DESCRIPTION (provided by applicant): Corneal blindness is the second leading cause of vision loss in the world. The exposed cornea is first to also become involved in ocular infections, chemical or blast injuries, and rapidly develops angiogenesis and fibrosis, which ultimately leads to scarring and corneal blindness. In the US alone, work-related eye injuries account for over 50,000 cases per year, while on the battlefield, US soldiers in Iraq and Afghanistan succumb to eye and face injuries at four times the rate of torso injuries. To tackle the prevailing enigma for angio-fibrotic drugs, we developed a high throughput screening platform for drug discovery, from which was borne out the pluripotent inhibitor withaferin A (WFA). A second innovative discovery, afforded by the chemical genetic approach, illuminated vimentin, a type III intermediate filament (IF) protein, as the binding target of WFA. Molecular modeling studies have unraveled the WFA-binding site in tetrameric vimentin and showed, for the first time, a highly conserved druggable site that is retained in members of type III IFs. This unprecedented molecular insight into IF-protein pharmacology combined with studies on target deficient (Vim KO) mice yielded vimentin as a critical regulator of the fibrotic switch. In this current proposed study, we will investigate the hypothesis that type III IF proteins are druggable targets for corneal anti- fibrosis. We will test three specific aims: (1) Activated corneal resident cells engage the corneal fibrotic switch cells by overexpressing vimentin. We will then validate the molecular mechanism of anti-fibrosis exerted by genetic and pharmacological downregulation of vimentin. Additionally, we plan to rescue mice from the ocular disease Aniridia, by inducing vimentin deficiency in these mice. (2) Investigate the role of desmin expression in corneal tissue repair, and demonstrate that desmin combines with vimentin to exacerbate corneal fibrosis and their coordinate downregulation by genetic or pharmacological means can improve corneal recovery after traumatic injury. (3) Develop WFA analogs with improved solubility for topical ocular treatment. Use of these novel WFA analogs will enhance our understanding of therapeutic modalities for WFA-based drug development and the rational to target type III IFs in corneal fibrosis.

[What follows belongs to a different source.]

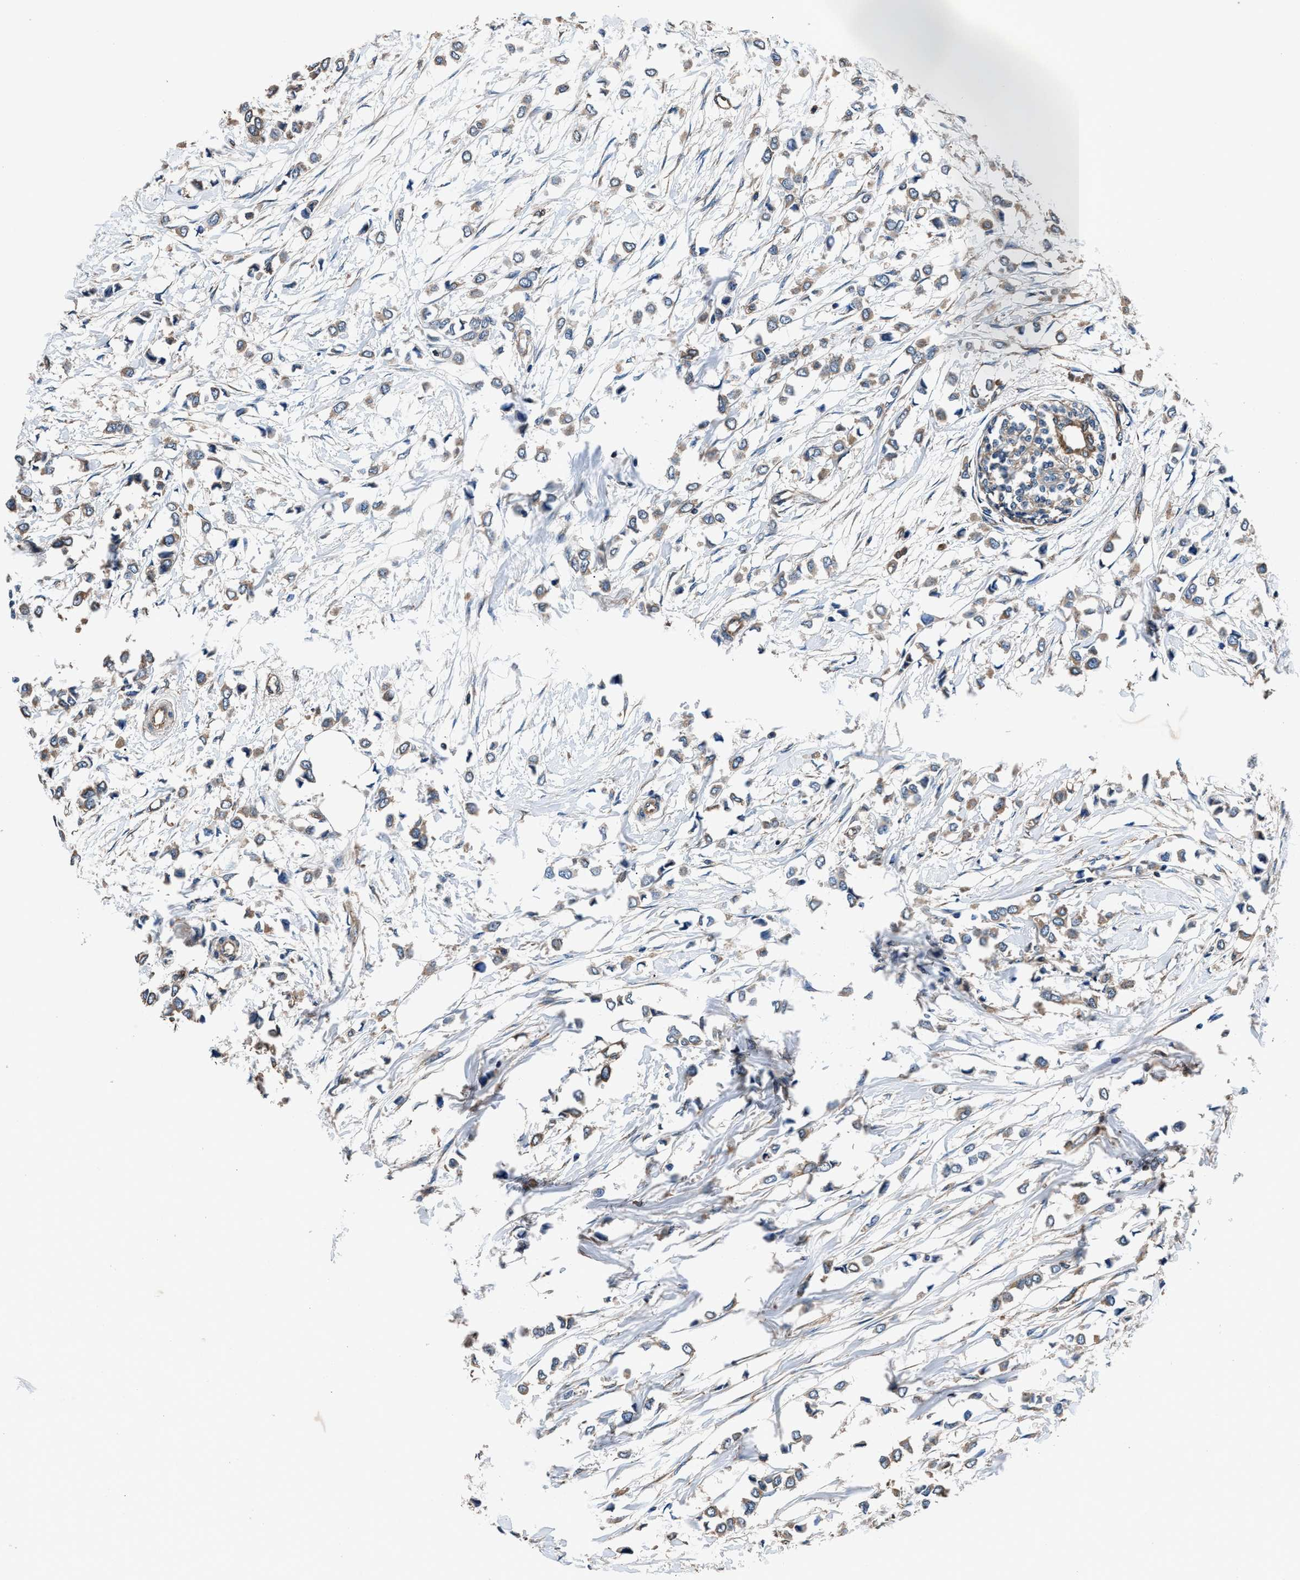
{"staining": {"intensity": "weak", "quantity": ">75%", "location": "cytoplasmic/membranous"}, "tissue": "breast cancer", "cell_type": "Tumor cells", "image_type": "cancer", "snomed": [{"axis": "morphology", "description": "Lobular carcinoma"}, {"axis": "topography", "description": "Breast"}], "caption": "Breast cancer stained for a protein displays weak cytoplasmic/membranous positivity in tumor cells.", "gene": "DHRS7B", "patient": {"sex": "female", "age": 51}}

描述（由申请人提供）：角膜盲是世界上第二大视力丧失原因。暴露的角膜首先也会引起眼部感染， 化学或爆炸损伤，并迅速发展血管生成和纤维化，最终导致疤痕和角膜失明。仅在美国，每年就有超过5万例与工作有关的眼部损伤，而在战场上，伊拉克和阿富汗的美国士兵死于眼部和面部损伤的比例是躯干损伤的四倍。为了解开这个普遍存在的谜团， 在抗血管纤维化药物方面，我们建立了一个高通量药物筛选平台，从中筛选出了多能抑制剂withaferin A（WFA）。第二个创新的发现，由化学遗传学方法提供，照亮波形蛋白，III型中间丝（IF）蛋白，作为WFA的结合靶点。分子模拟研究揭示了四聚体波形蛋白中的WFA结合位点，并首次显示了保留在III型IF成员中的高度保守的可药用位点。这一前所未有的IF蛋白药理学分子洞察结合对靶缺陷（Vim KO）小鼠的研究产生了波形蛋白作为纤维化转换的关键调节因子。在目前提出的研究中，我们将研究III型IF蛋白是角膜抗纤维化药物靶点的假设。我们将测试三个具体目标：（1）激活的角膜驻留细胞通过过表达波形蛋白参与角膜纤维化转换细胞。然后，我们将验证波形蛋白的遗传和药理学下调所产生的抗纤维化的分子机制。此外，我们计划通过在这些小鼠中诱导波形蛋白缺乏来拯救小鼠免于眼部疾病无虹膜。(2)研究结蛋白表达在角膜组织修复中的作用，并证明结蛋白与波形蛋白结合加剧角膜纤维化，通过遗传或药理学手段协调下调结蛋白表达可改善创伤性损伤后角膜的恢复。(3)开发具有改善的溶解度的WFA类似物用于局部眼部治疗。使用这些新的WFA类似物将增强我们对基于WFA的药物开发的治疗方式的理解，以及靶向角膜纤维化中III型IF的合理性。